De andere vier lichamen in het cluster werden in 1960 ontdekt door archeoloog Ralph Solecki. Eén was omgeven door bosjes oud stuifmeel. Solecki en pollenspecialist Arlette Leroi-Gourhan voerden aan dat de vondsten het bewijs waren van begrafenisrituelen waarbij de overledene op een bed met bloemen werd gelegd.
Dit archeologische werk was een van de eerste die suggereerde dat Neanderthalers veel geavanceerder waren dan de primitieve wezens waarvan velen hadden aangenomen, op basis van hun gedrongen lichaam en aapachtige wenkbrauwen.

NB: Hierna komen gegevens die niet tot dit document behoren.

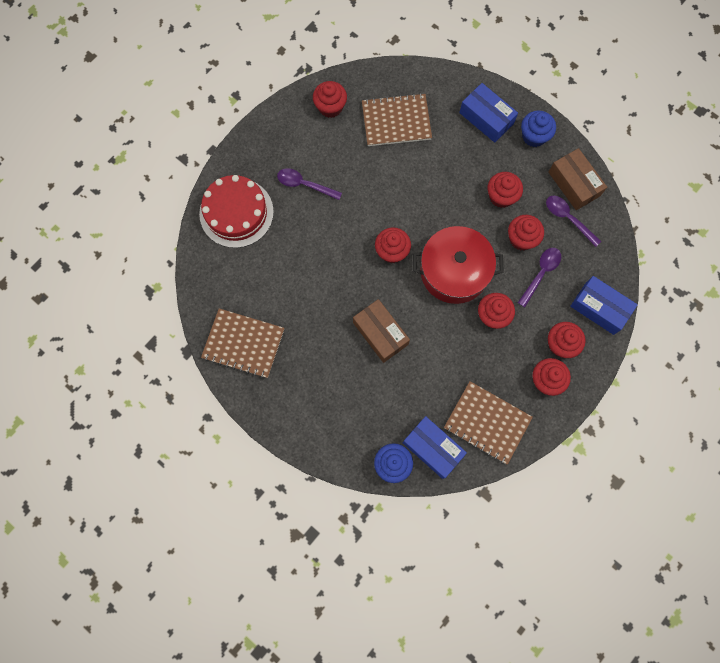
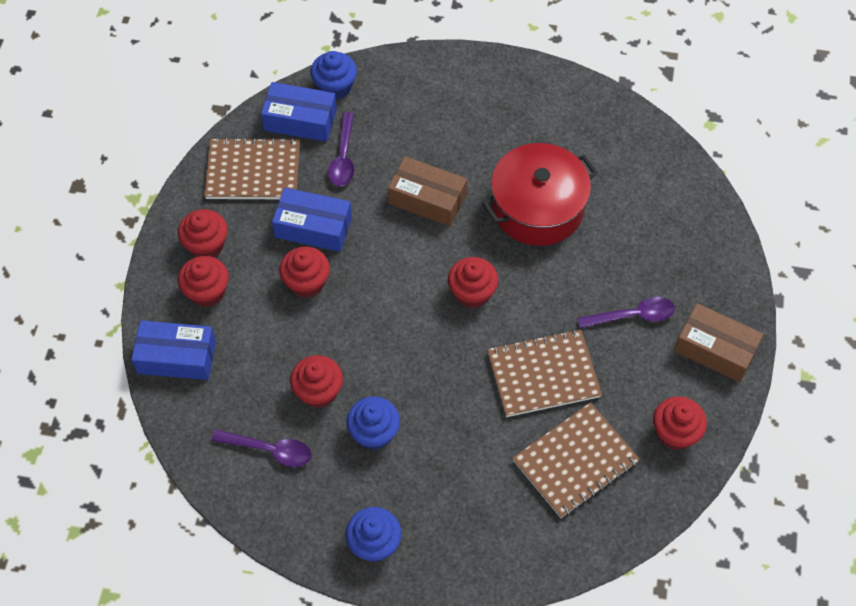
camera: 150 degrees right, 15 degrees down
red cake [199,175,274,248] -> none
brown notebook [201,308,284,378] -> brown notebook moved to [487,329,602,417]
red pot [413,226,504,304] -> red pot moved to [482,143,598,246]
blue box [459,83,518,143] -> blue box moved to [272,188,352,252]
red cupcake [487,172,523,208] -> blue cupcake [347,396,400,450]
purple spoon [518,248,561,307] -> purple spoon moved to [328,112,354,186]
brown box [548,148,607,210] -> brown box moved to [674,303,764,382]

Tientallen jaren later traceerde het door Cambridge geleide team de opgravingen van Solecki, met als doel de nieuwste technieken te gebruiken om meer bewijsmateriaal voor zijn controversiële beweringen te verzamelen, evenals de omgeving en activiteiten van de Neanderthalers en later moderne mensen die daar woonden, toen ze Shanidar Z ontdekten. .
"De Shanidar-grot werd eerst gebruikt door Neanderthalers en daarna door onze eigen soort, dus het biedt een ideaal laboratorium om een van de grootste vragen van de menselijke evolutie aan te pakken", zegt Barker.
"Waarom verdwenen de Neanderthalers rond dezelfde tijd van het toneel toen de Homo sapiens zich verspreidde over gebieden waar de Neanderthalers bijna een half miljoen jaar succesvol hadden geleefd?"